The Connection Between Clutter and Weight Gain

The Connection Between Clutter
and Weight Gain

Did you know that clutter in your home can lead to weight gain? Research shows that people who struggle with clutter were 77% more likely to be overweight or obese.

It is believed that weight gain is due to the rise in stress levels that comes along with a cluttered existence. Stress alters the way fat is deposited because of the specific hormones and other chemicals your body produces when you’re stressed.

For example, recent research shows that chronic stress stimulates your body to produce betatrophin – a protein that blocks an enzyme that breaks down body fat. (BBA Molecular and Cell Biology of Lipids February 2016: 1861(2); 130-137)

Further, stress-induced weight gain typically involves an increase in belly fat, which is the most dangerous fat for your body to accumulate because it increases your cardiovascular risk.

Clutter in your home or workspace can lead to feelings of overwhelm which may encourage you to overeat or to eating unhealthy food.

Often times we hold on to clutter for the same reasons we hold on to unwanted weight. Clutter is a buffer against the unknown. Excess weight is a mirror of the clutter in our environment.

Author Peter Walsh talks about different types of clutter.  Walsh describes “memory clutter” as things that remind you of an important person, achievement or event, for instance. There ís also clutter that people hold on to because they think they might need it one day.

This type of clutter is often based on fear and preparing for an imagined future.

Then there’s “lazy clutter” – the stuff that accumulates because you don’t take the time to get rid of it.

“It’s about balance – If you have so much stuff it drags you into the past or pulls you into the future, you can’t live in the present.”

In a study of 32 middle-class homes conducted by a team of archeologists, anthropologists and other scientists, mothers who described their homes as ‘messy’ or ‘cluttered’ also had higher levels of stress hormones by evening. (Life at Home in the Twenty-First Century July 2012)

Separate research also found women who described their homes as disorderly were more likely to suffer from depressed mood, fatigue in the evening, poor coping skills and difficulty transitioning from work to home. (Pers Soc Psychol Bull. 2010 Jan;36(1):71-81.)

A messy home or workspace can make it feel like it’s impossible to relax, and it greatly interferes with creativity and productivity.

Over the last 2 weekends I dove head first into my own closets to declutter and make way for abundance and the “new” in the New Year. I went through 20 years worth of “stuff” shoved in my closet. While I was decluttering I had my closets freshly painted.
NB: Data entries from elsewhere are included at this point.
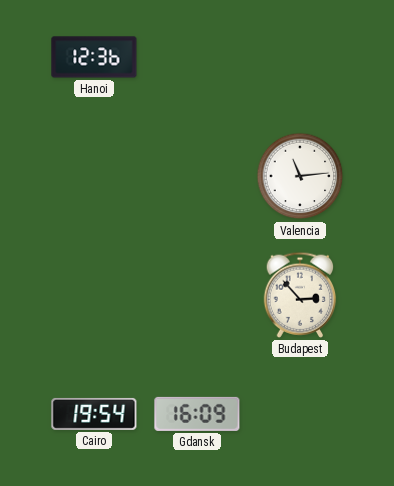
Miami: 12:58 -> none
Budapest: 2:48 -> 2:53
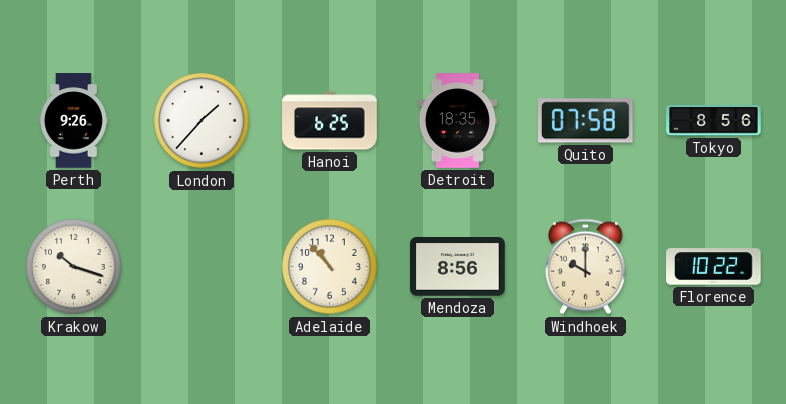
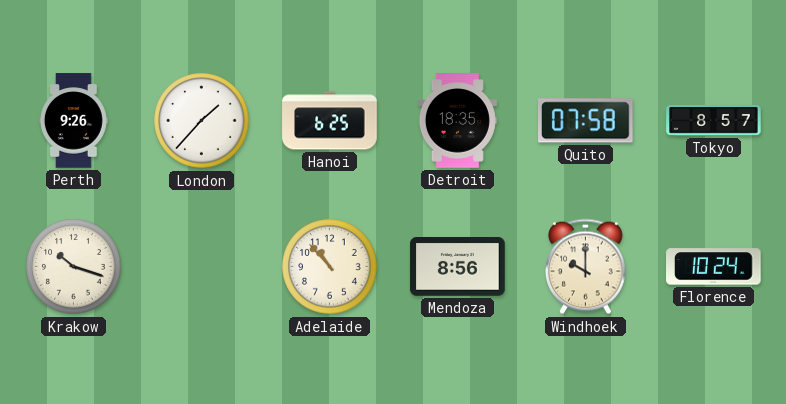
Tokyo: 8:56 -> 8:57
Florence: 10:22 -> 10:24
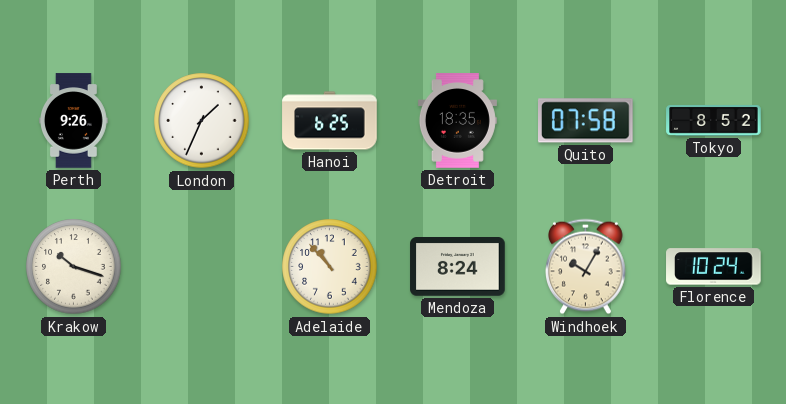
London: 1:37 -> 1:34
Tokyo: 8:57 -> 8:52
Mendoza: 8:56 -> 8:24
Windhoek: 10:00 -> 10:05
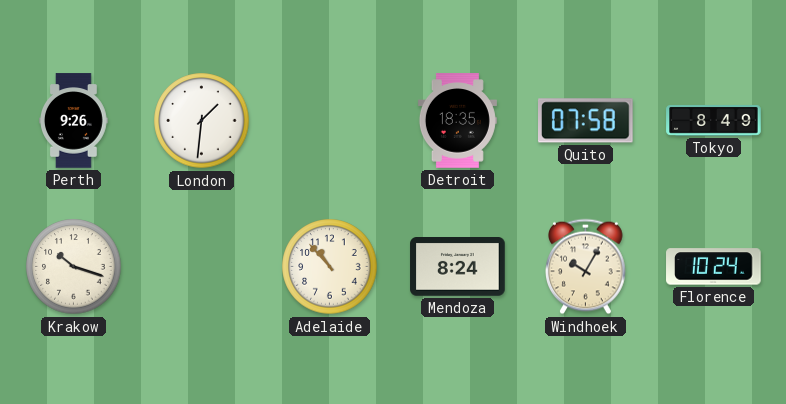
London: 1:34 -> 1:31
Hanoi: 6:25 -> none
Tokyo: 8:52 -> 8:49
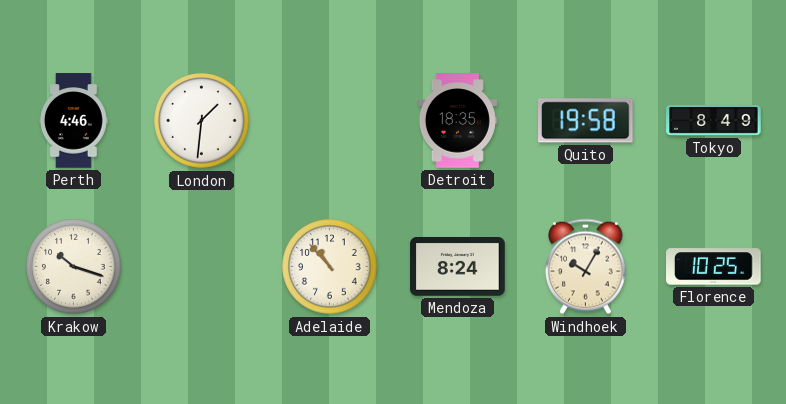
Perth: 9:26 -> 4:46
Quito: 07:58 -> 19:58
Florence: 10:24 -> 10:25
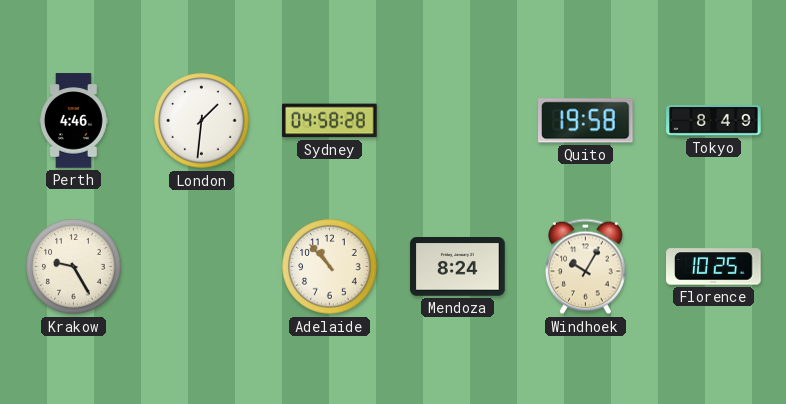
Sydney: none -> 04:58
Detroit: 18:35 -> none
Krakow: 10:18 -> 9:25
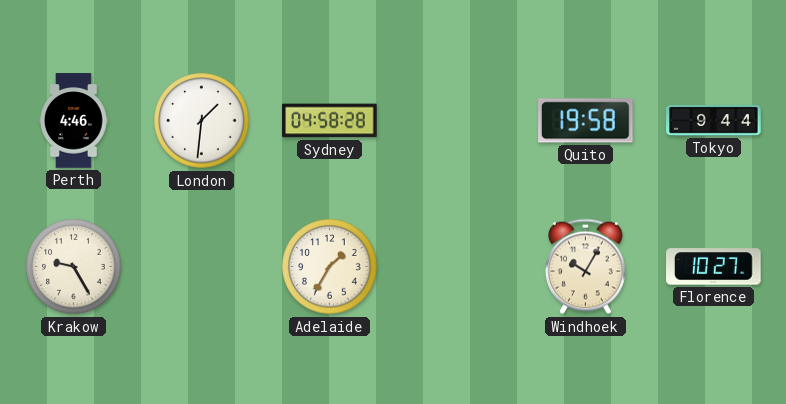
Tokyo: 8:49 -> 9:44
Adelaide: 10:53 -> 1:35
Mendoza: 8:24 -> none
Florence: 10:25 -> 10:27
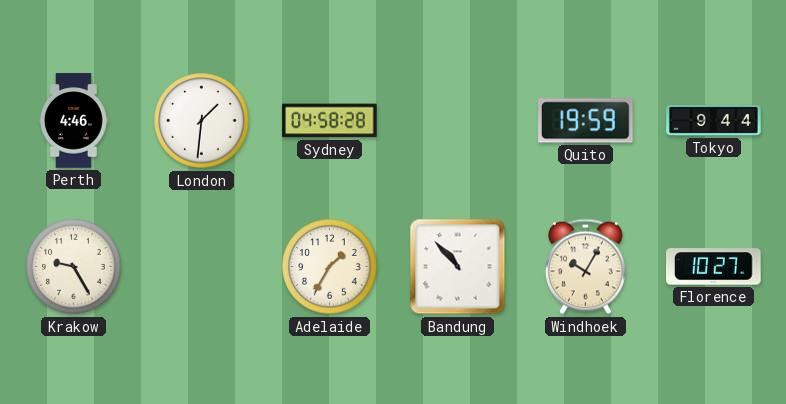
Quito: 19:58 -> 19:59
Bandung: none -> 10:53
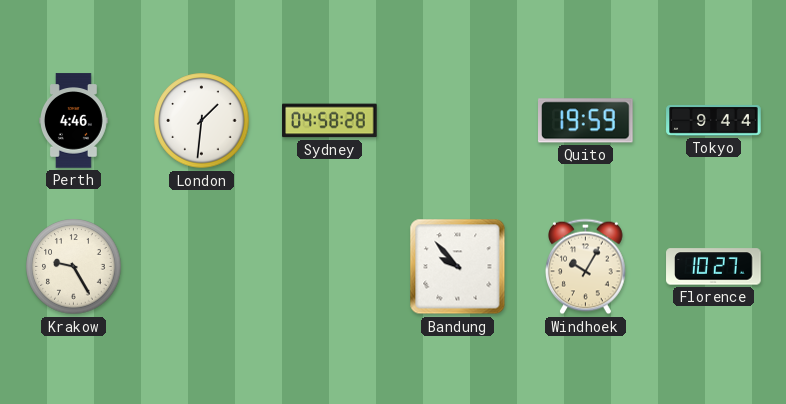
Adelaide: 1:35 -> none
Bandung: 10:53 -> 9:53
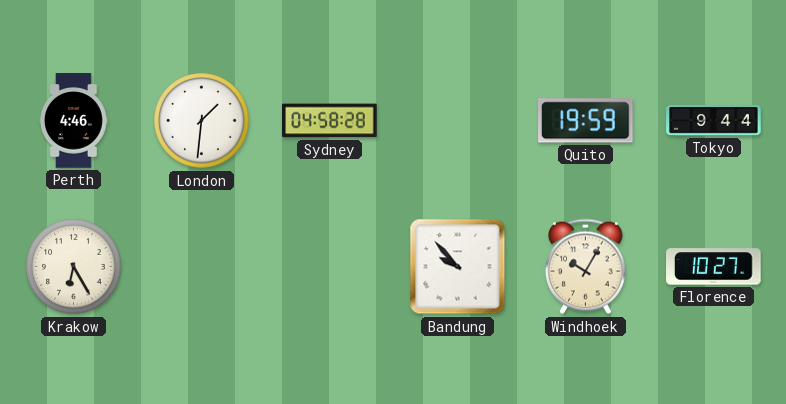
Krakow: 9:25 -> 6:25
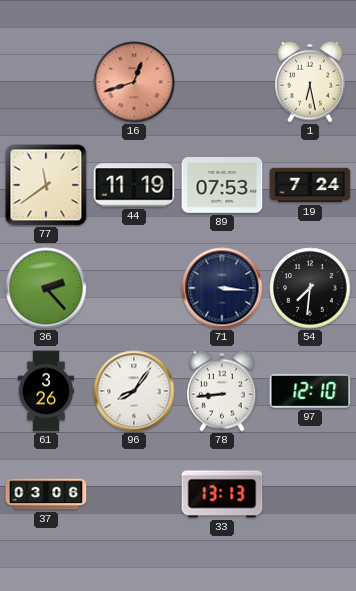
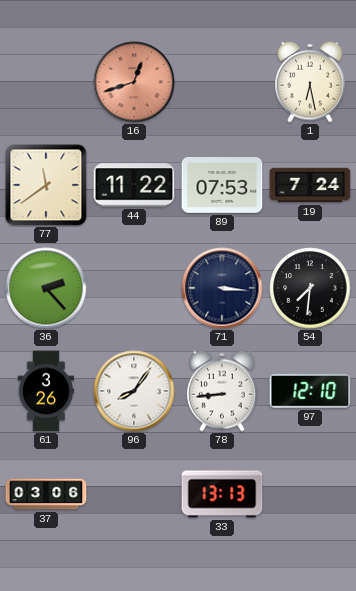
44: 11:19 -> 11:22
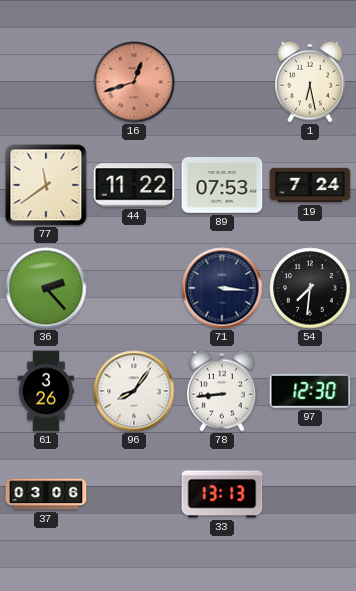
97: 12:10 -> 12:30
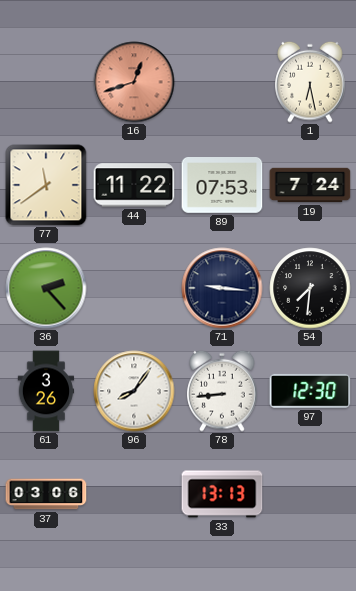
71: 3:16 -> 9:16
I had to watch my mindset around what I wanted to hold onto and for what reasons. I knew once I got rid of whatever it was I would never miss it.

Below are a few photos of all I am donating to charity, my de-cluttering and my new organized closet.

I got rid of all the old papers, old paid bills, and clothes that I haven’t worn in years. I feel so much lighter all the way around. I feel so good when I walk into my closet now to get dressed. It’s clean and fresh feeling.  And of course I ended up asking the age old question, “Why did I wait SO long to do that?”